» **Source records**
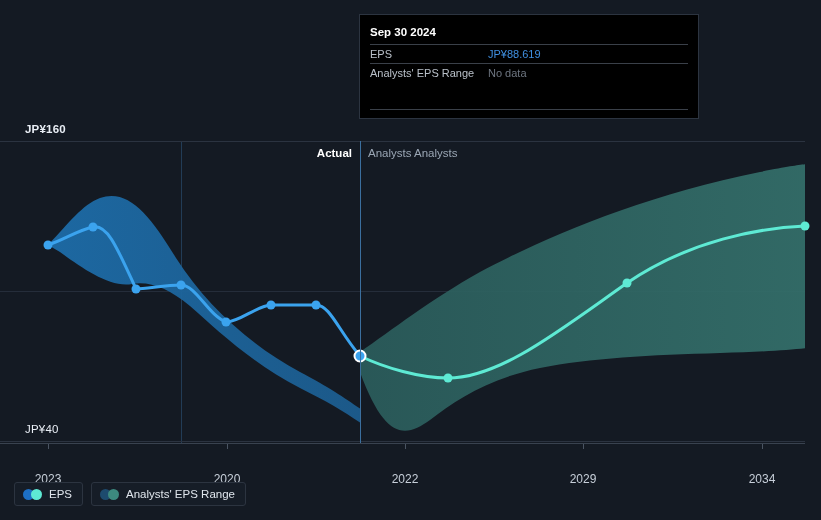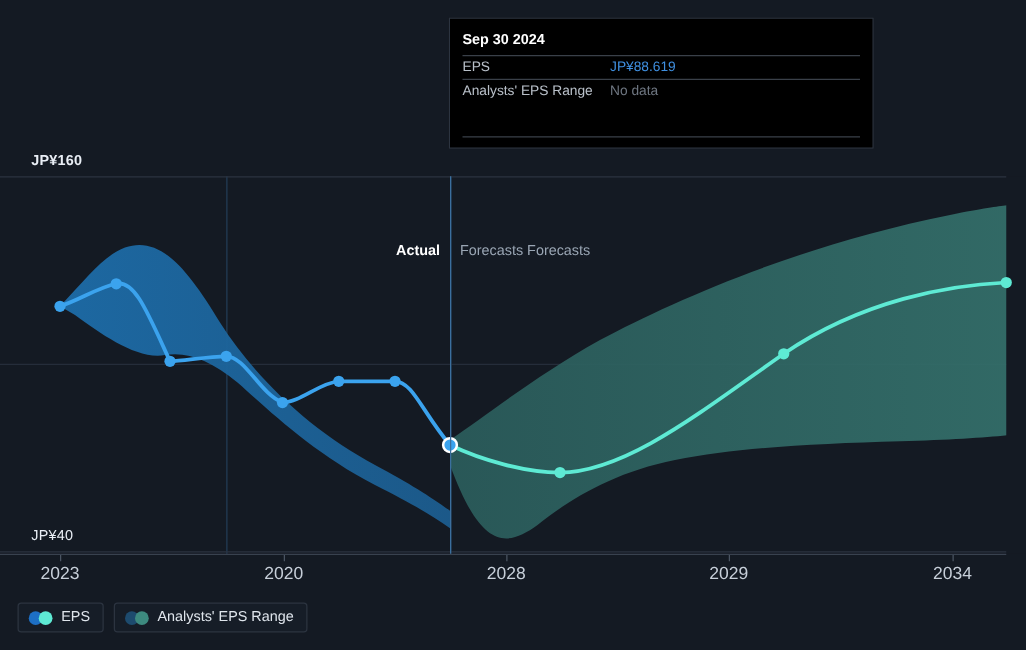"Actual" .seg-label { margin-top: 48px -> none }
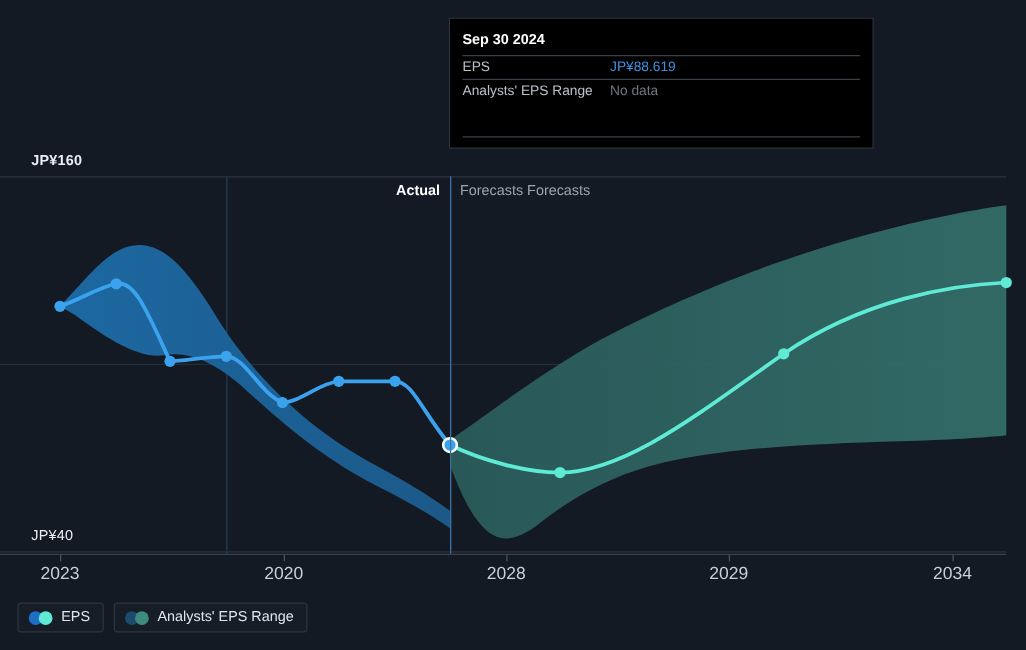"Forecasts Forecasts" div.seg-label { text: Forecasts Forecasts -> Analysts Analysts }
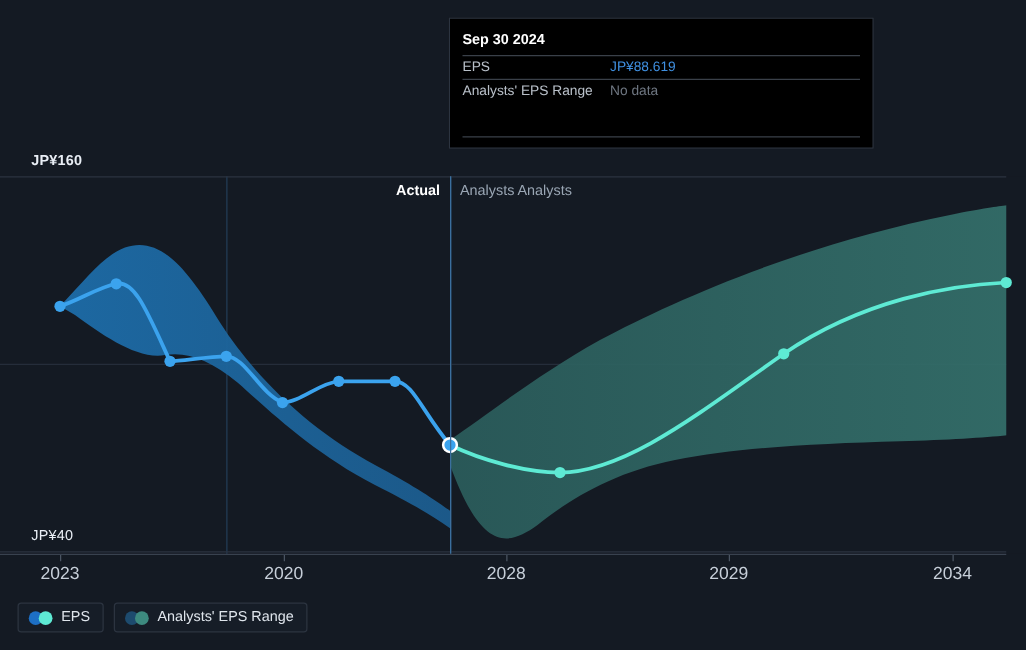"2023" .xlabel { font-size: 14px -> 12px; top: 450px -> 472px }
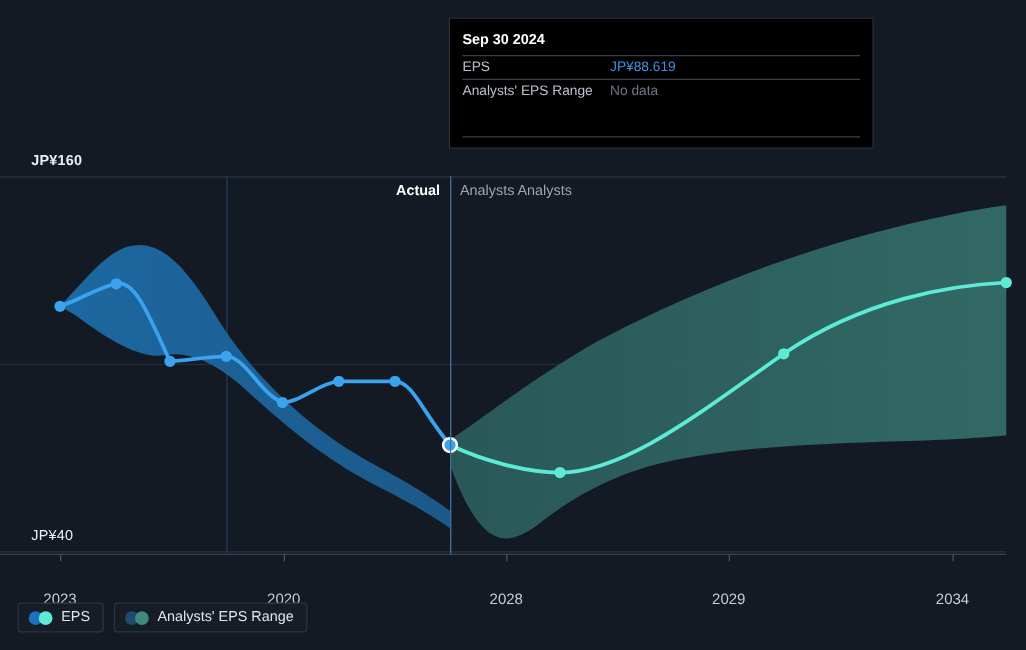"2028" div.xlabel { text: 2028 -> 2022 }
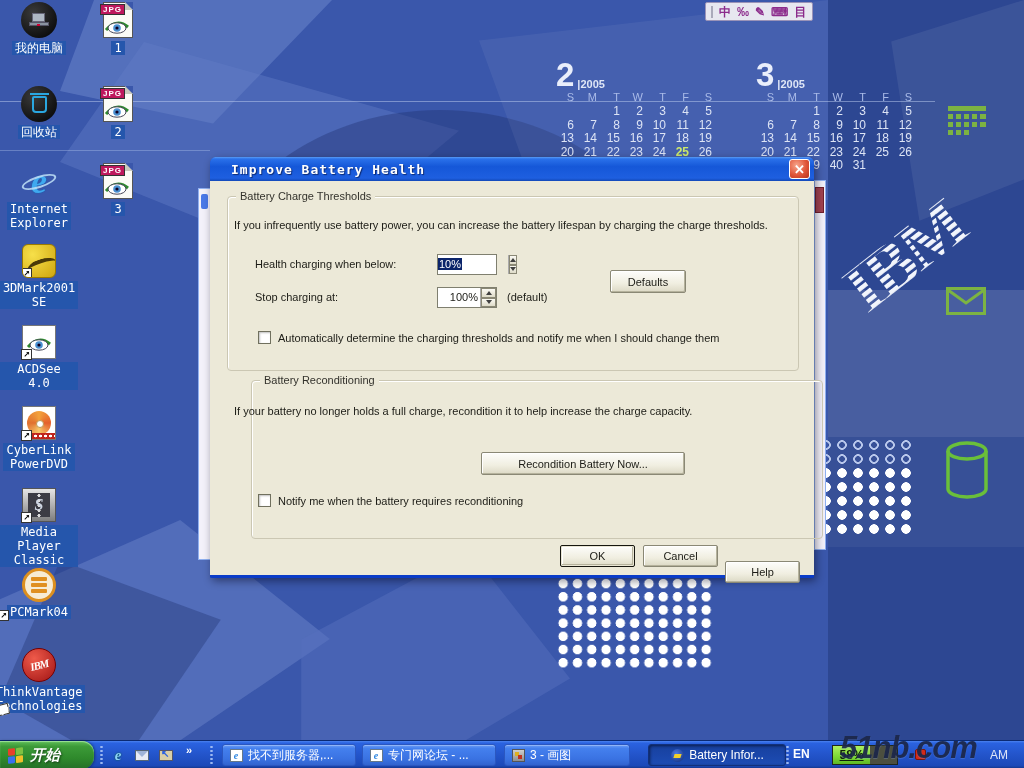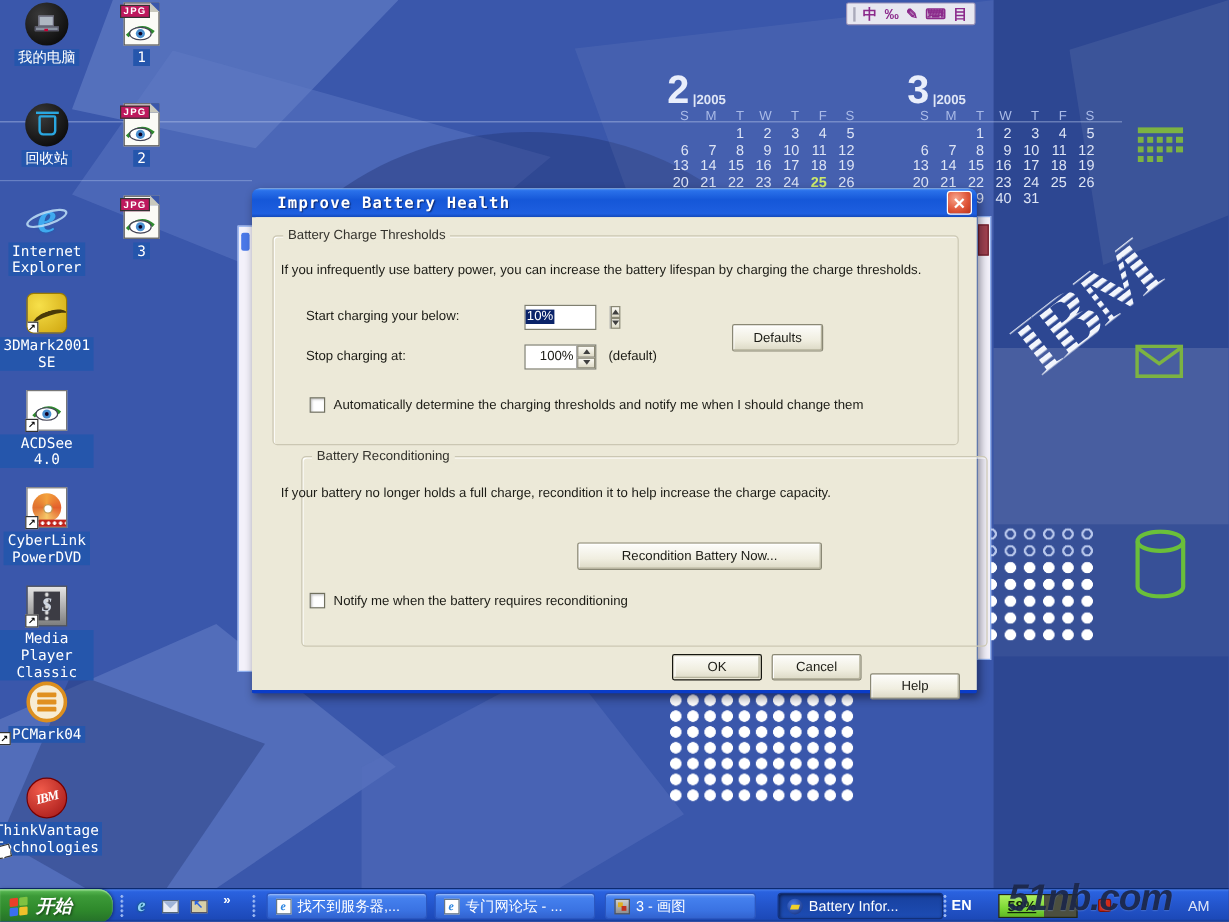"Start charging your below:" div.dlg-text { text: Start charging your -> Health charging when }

» **TO-DO ITEM**
All of the records must come back exactly as they stand, minus every picture.

» **RESPONSE BOX**
"Actual" .seg-label { margin-top: 48px -> none }
"Forecasts Forecasts" div.seg-label { text: Forecasts Forecasts -> Analysts Analysts }
"2023" .xlabel { font-size: 14px -> 12px; top: 450px -> 472px }
"2028" div.xlabel { text: 2028 -> 2022 }
"Start charging your below:" div.dlg-text { text: Start charging your -> Health charging when }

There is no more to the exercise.